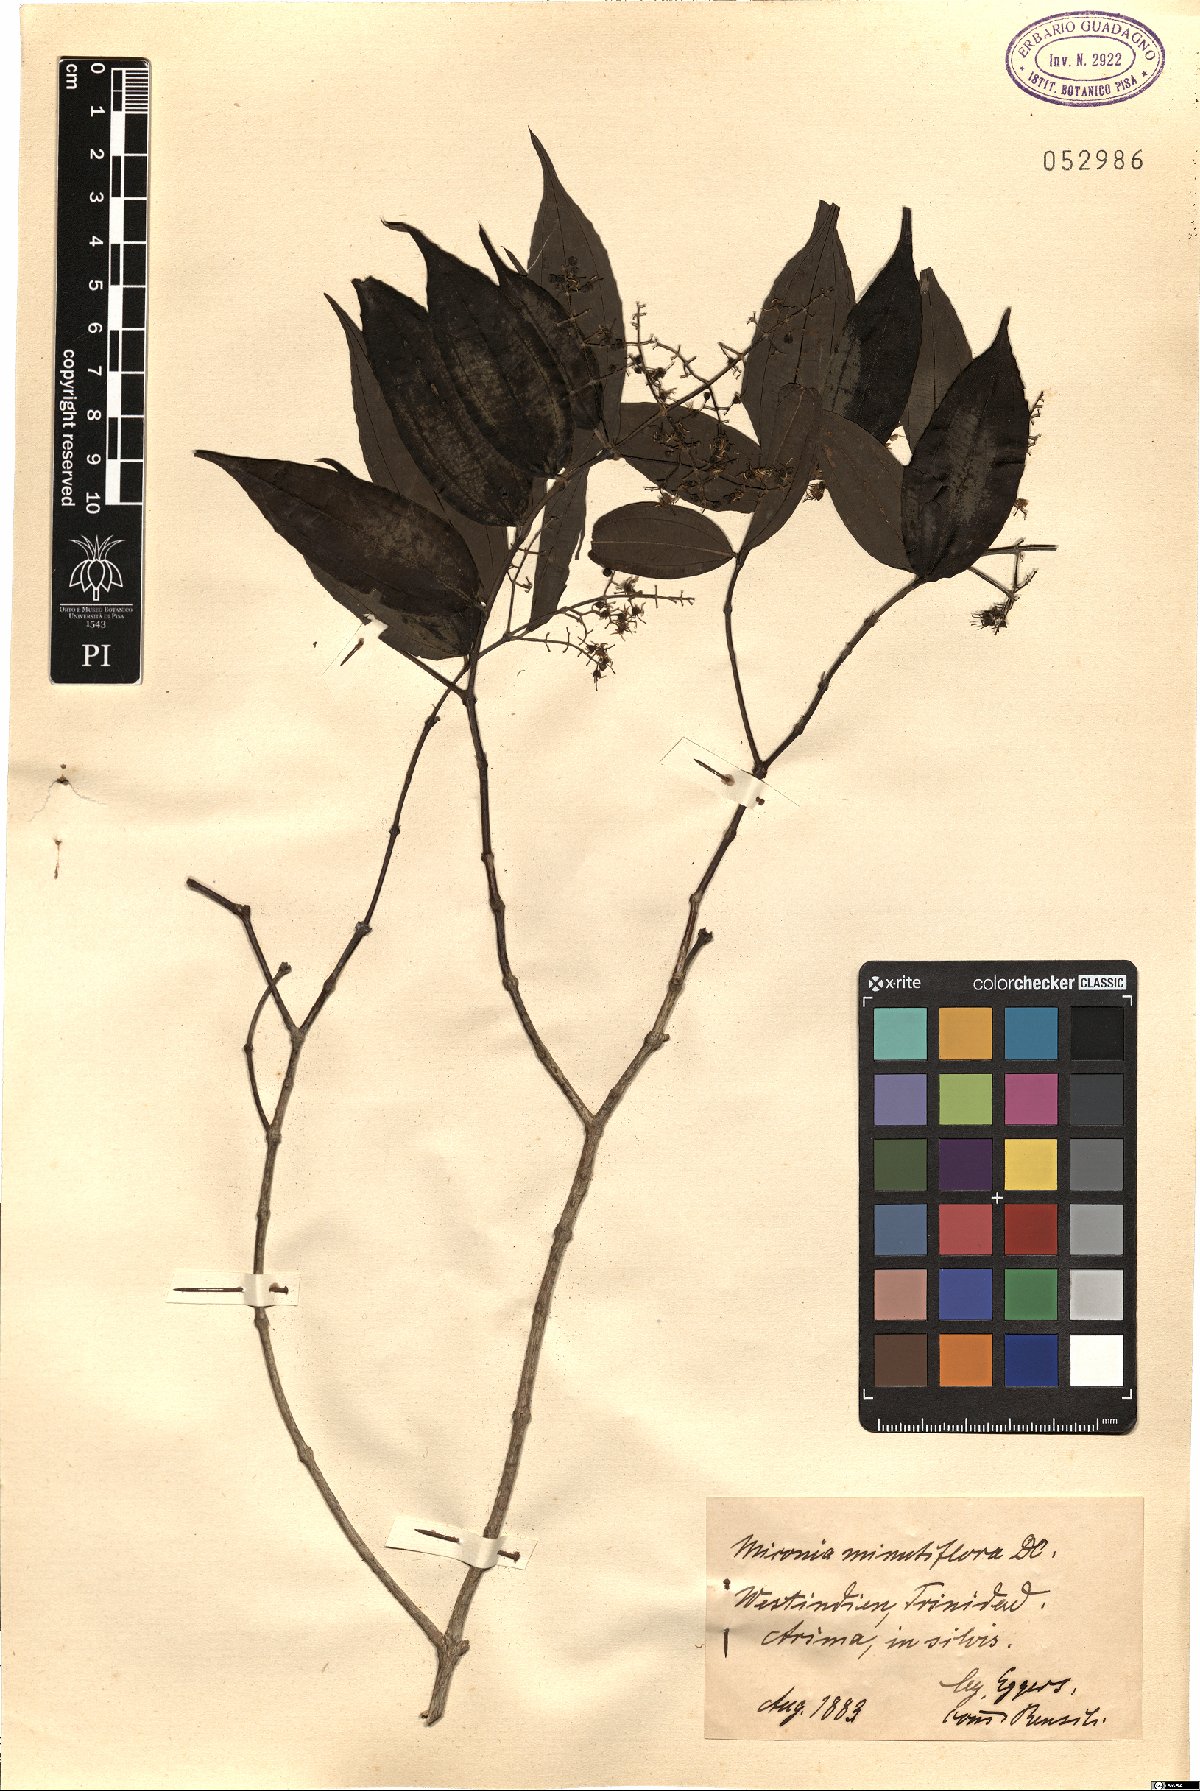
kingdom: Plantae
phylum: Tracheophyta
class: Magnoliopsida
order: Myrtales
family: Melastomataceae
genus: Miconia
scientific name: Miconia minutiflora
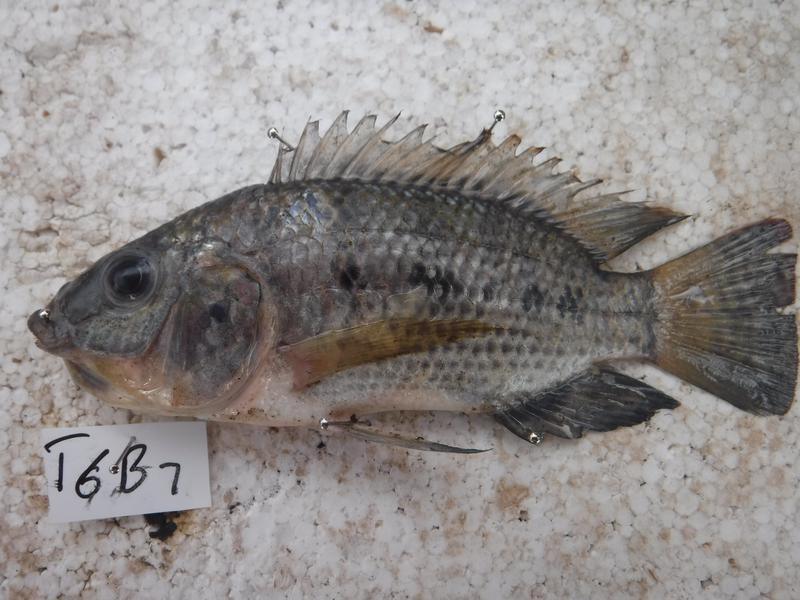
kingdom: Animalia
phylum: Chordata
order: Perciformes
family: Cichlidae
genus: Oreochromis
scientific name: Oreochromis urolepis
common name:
# # # # #
> _Aim_: Can you copy every text line from the rows above word for word, leaving the pictures out of your answer?

> _Task response_:
kingdom: Plantae
phylum: Tracheophyta
class: Magnoliopsida
order: Myrtales
family: Melastomataceae
genus: Miconia
scientific name: Miconia minutiflora
kingdom: Animalia
phylum: Chordata
order: Perciformes
family: Cichlidae
genus: Oreochromis
scientific name: Oreochromis urolepis
common name:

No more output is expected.